Extrapolating trends linearly will always be wrong, and wildly wrong over the long term. Doing so makes for interesting dystopian fiction, but as has been said by Yogi Berra and others, predictions are hard, especially about the future.
The real world does not work linearly. Black Swans appear and cause shifts, then a new normal emerges for a while. Factors small and large come into play from all directions. All systems involving millions (or billions) of people are mathematically chaotic.
The problem isn't in proposing or discussing trends. The problem is in expecting any trend to continue indefinitely. Railroads in North America exploded in importance in the 1800s, showing exponential growth--until the near-simultanous advents of powered flight and the automobile caused railroad growth to plateau and eventually be relegated mostly to moving freight.
Similar things can be said of many disruptive technologies and delivery modes, such as digital books. They burst on the scene, grow exponentially, then plateau or even decline as conditions and technologies change. There's only ever 100% of anything, and going from 0% to (say) 50% is exponential growth, but going from 50% to 60% is not--and that item seldom if ever approaches 100%.
The Kindle-led ebook disruption seized 30-40%-ish of the overall English-language book market within five years (quibble about the numbers depending on how you figure it, but that's ballpark) but the growth from then on has been slow and incremental. KU disruption seized 30-40%-ish of the EL digital market (more in genre fiction, less in other areas) and growth from then on has been slow and incremental.

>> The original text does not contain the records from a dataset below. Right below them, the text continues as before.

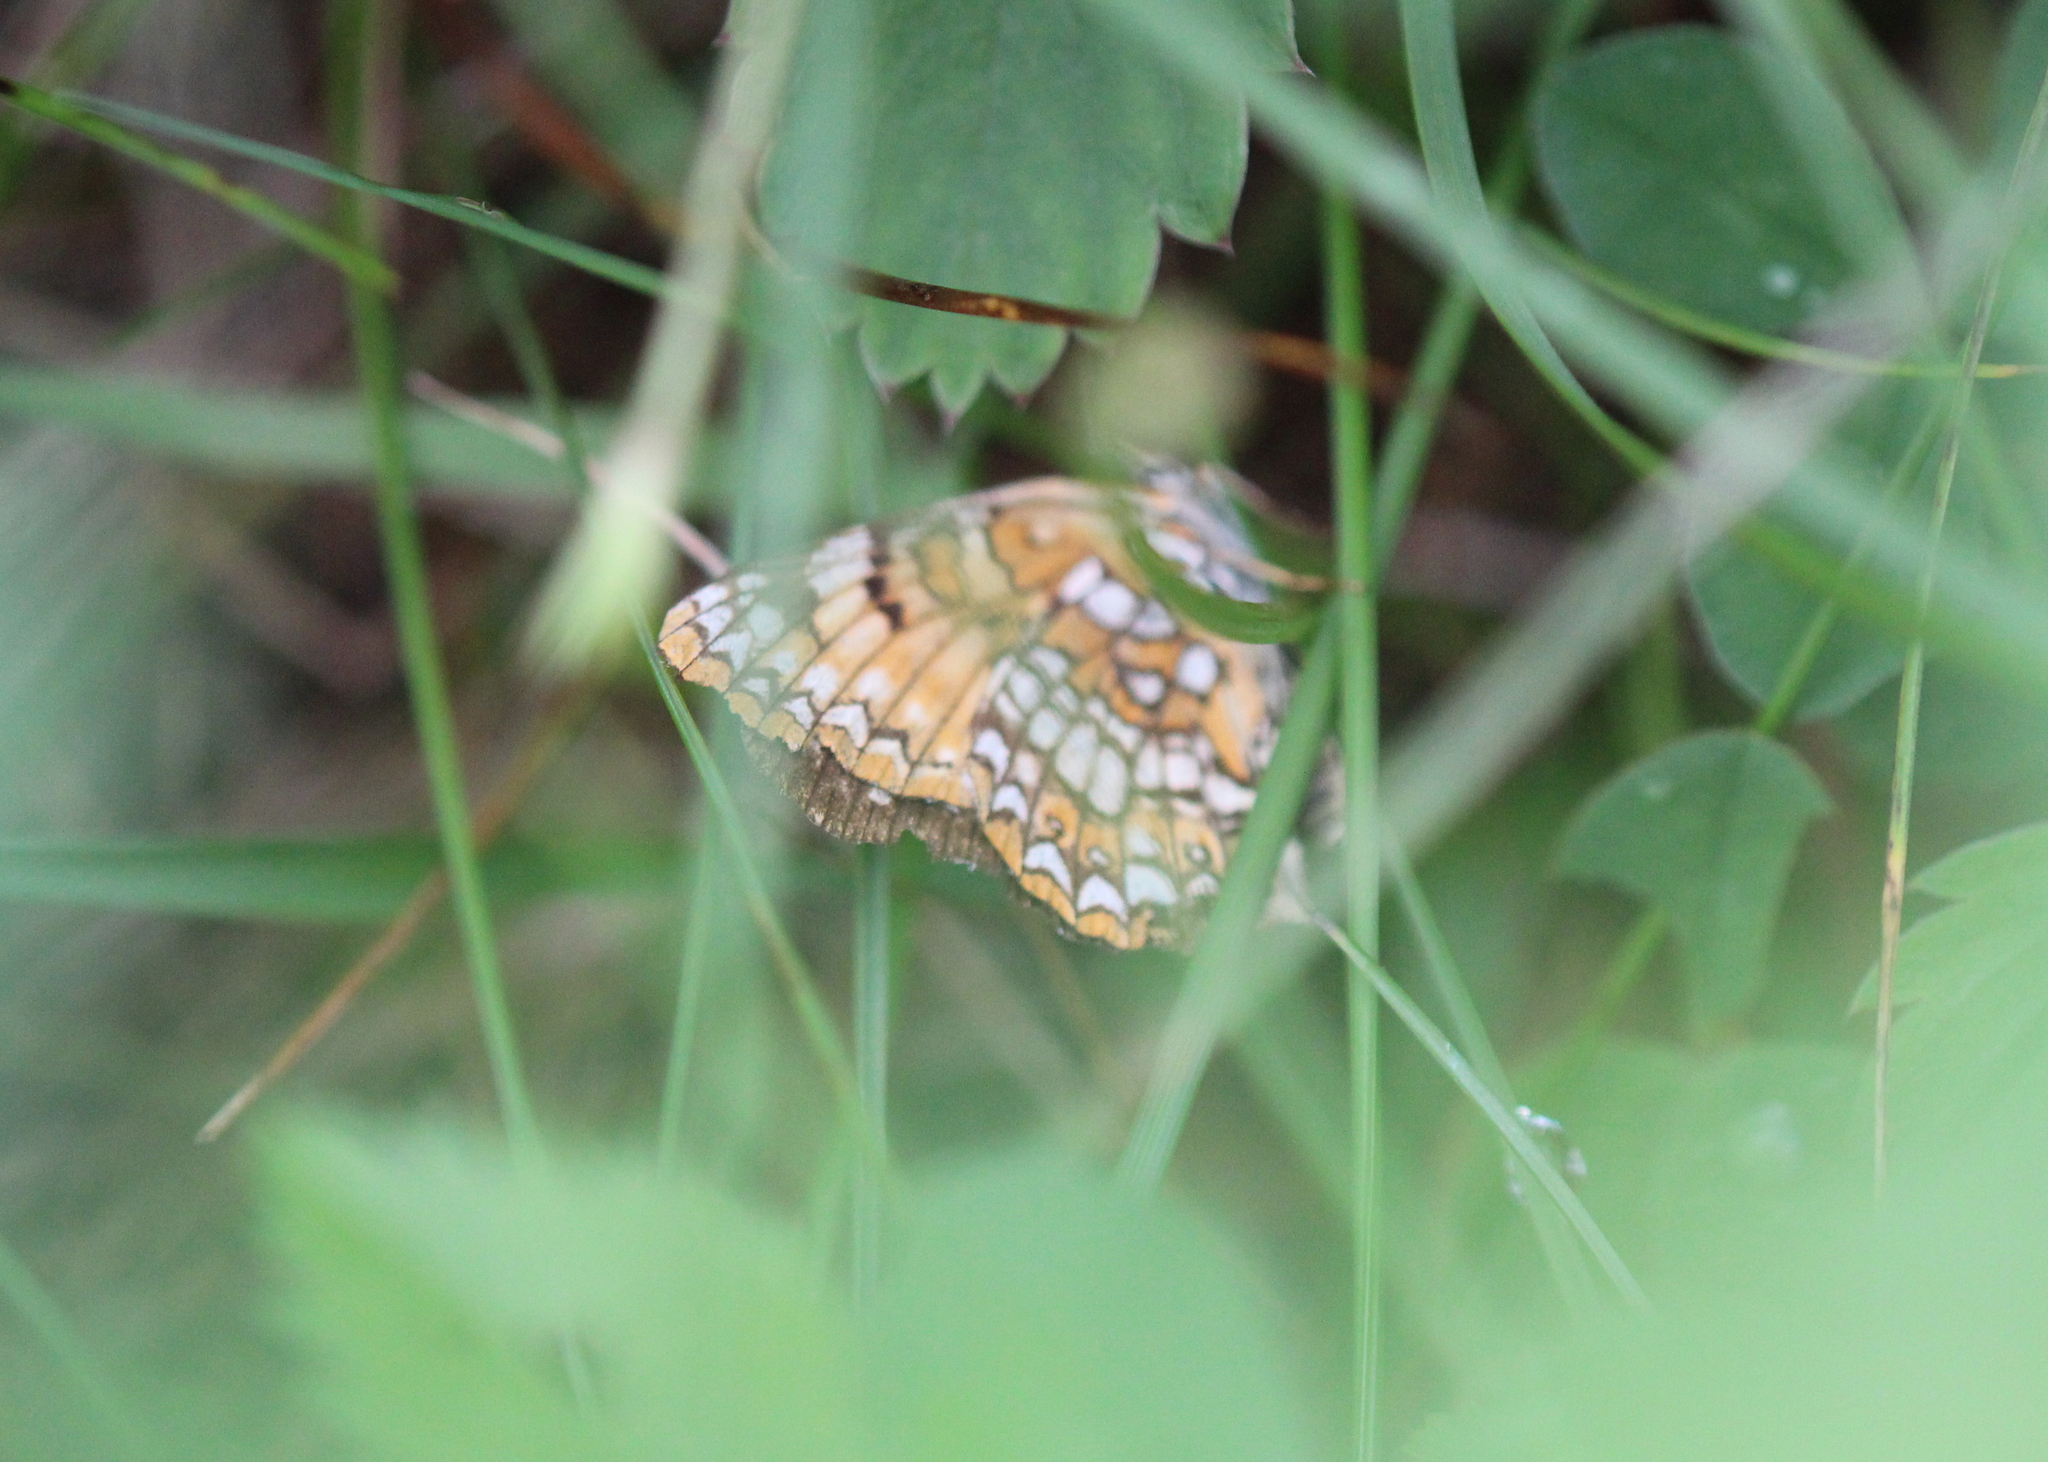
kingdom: Animalia
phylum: Arthropoda
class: Insecta
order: Lepidoptera
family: Nymphalidae
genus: Chlosyne
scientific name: Chlosyne harrisii
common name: Harris's checkerspot
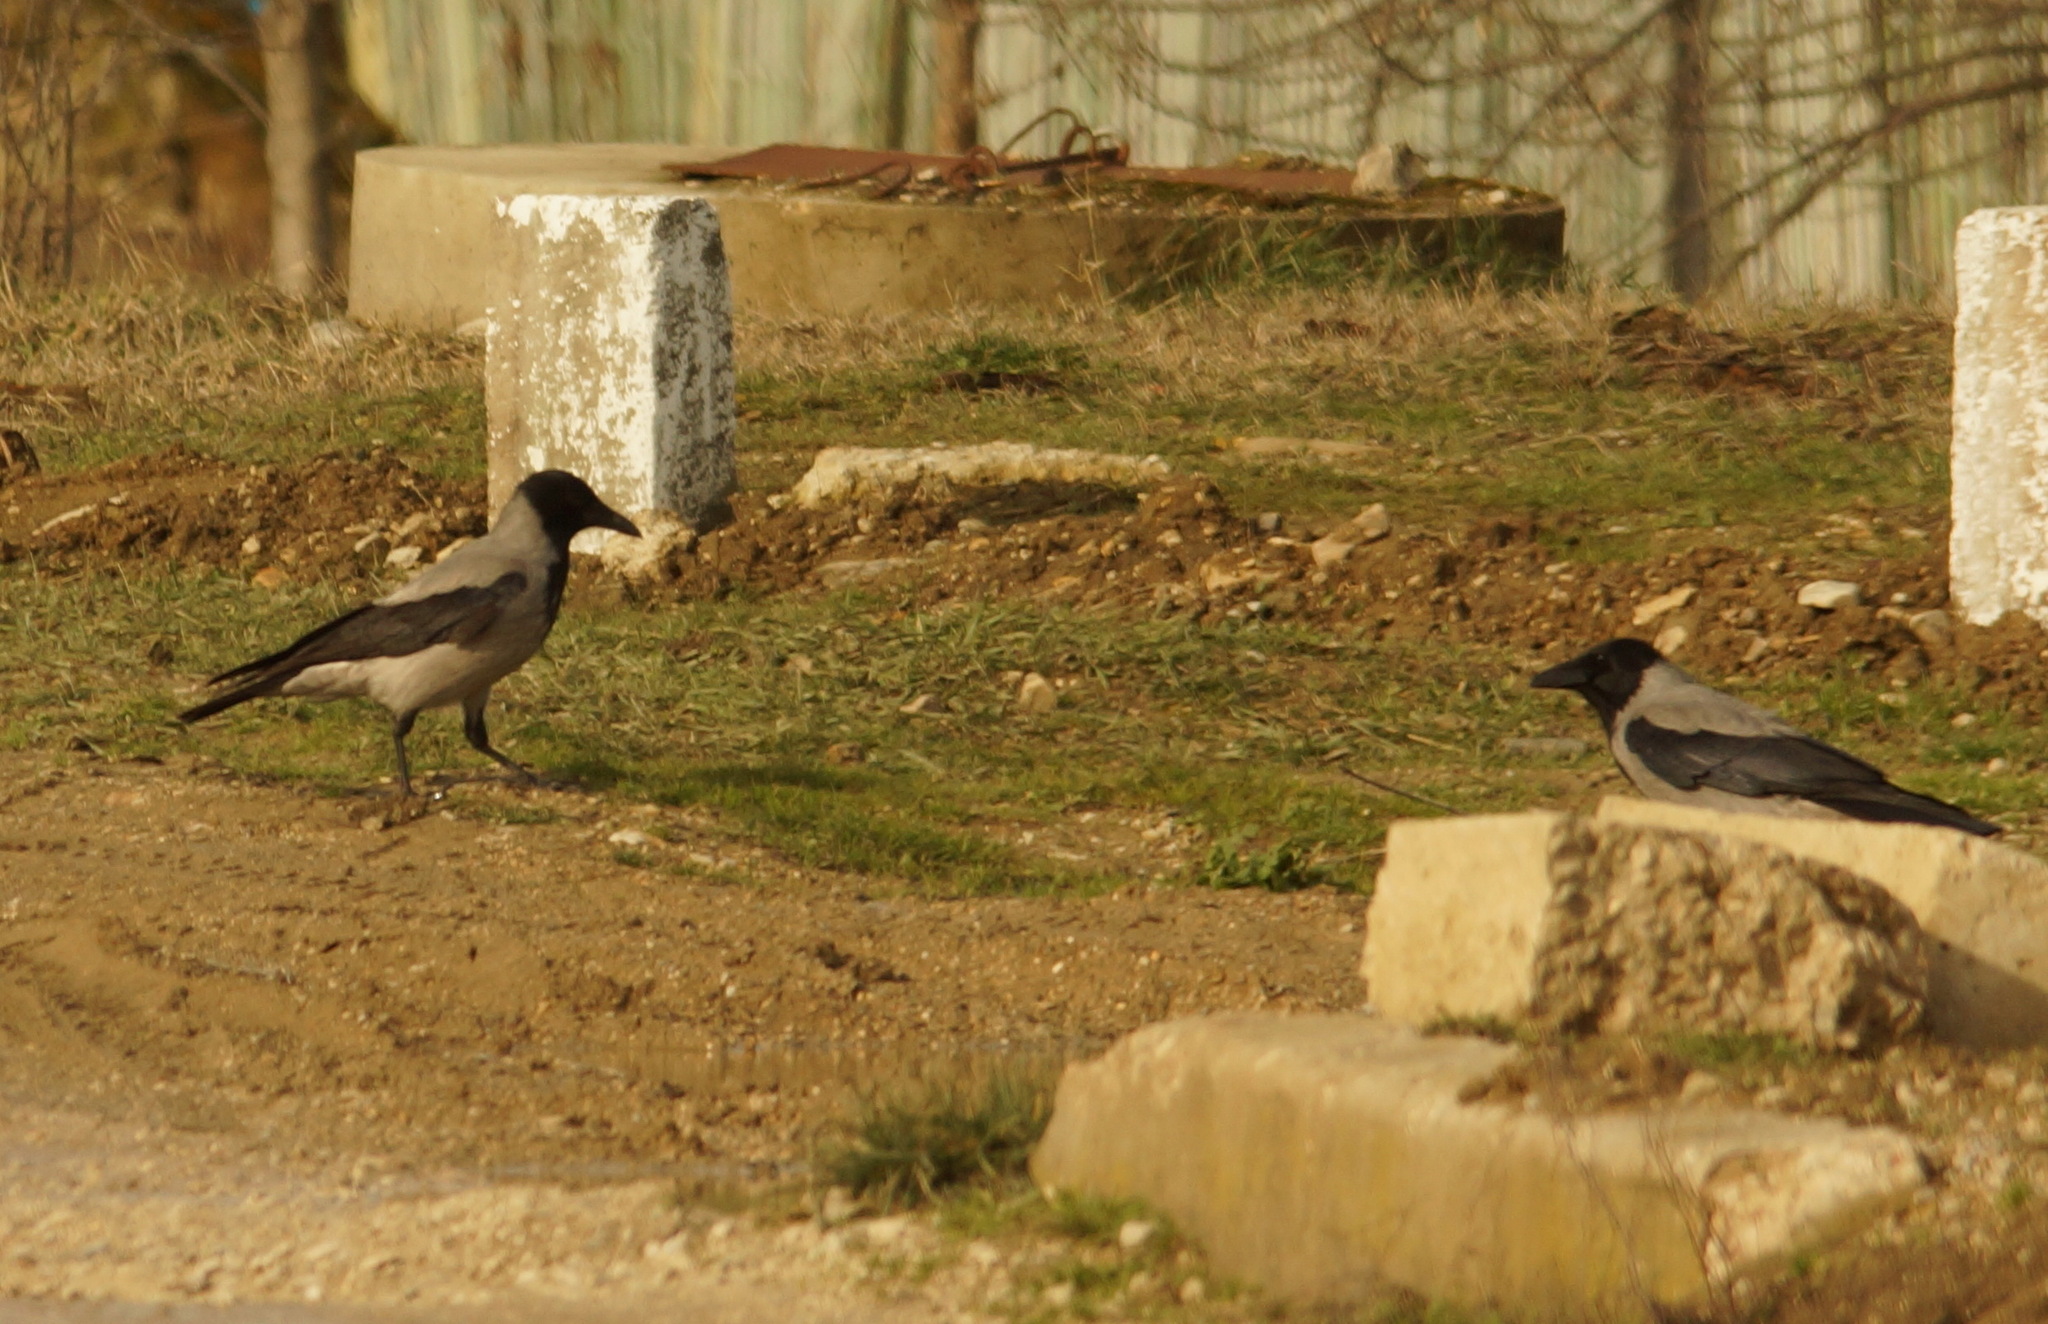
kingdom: Animalia
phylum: Chordata
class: Aves
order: Passeriformes
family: Corvidae
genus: Corvus
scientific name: Corvus cornix
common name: Hooded crow
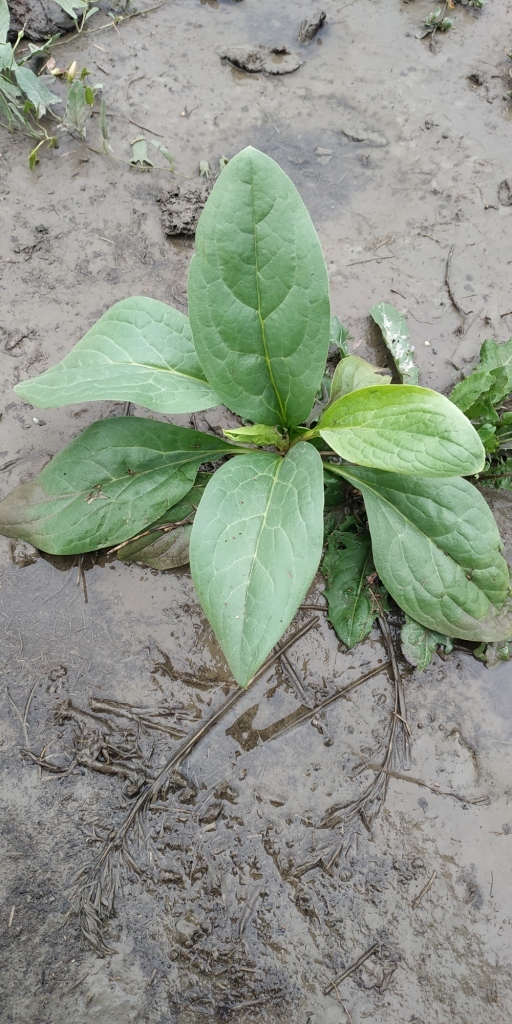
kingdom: Plantae
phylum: Tracheophyta
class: Magnoliopsida
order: Boraginales
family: Boraginaceae
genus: Cynoglossum
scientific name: Cynoglossum officinale
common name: Hound's-tongue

Mathematically, all of these things create growth curves that look very similar--a big rise, then a plateau and slow growth toward some limit.
It takes generations to cause technologies to be functionally obsolete, and even then, the old stuff lingers in specialty markets. We still have horse breeders and races, buggy builders, fine mechanical watches, blacksmiths with hammers and anvils, black powder enthusiasts, people who knit and craft, leatherbound print books--etc etc. Nothing ever reaches 100% and many things never reach 90% market share. And, within the greater market there are niche markets that change the numbers. One author may seem unable to gain a tiny percentage of a huge market and fail to sell, while another may gain a big share of a tiny niche and sell plenty (and by sell I mean generate income, including KU or any other future method of monetizing IP).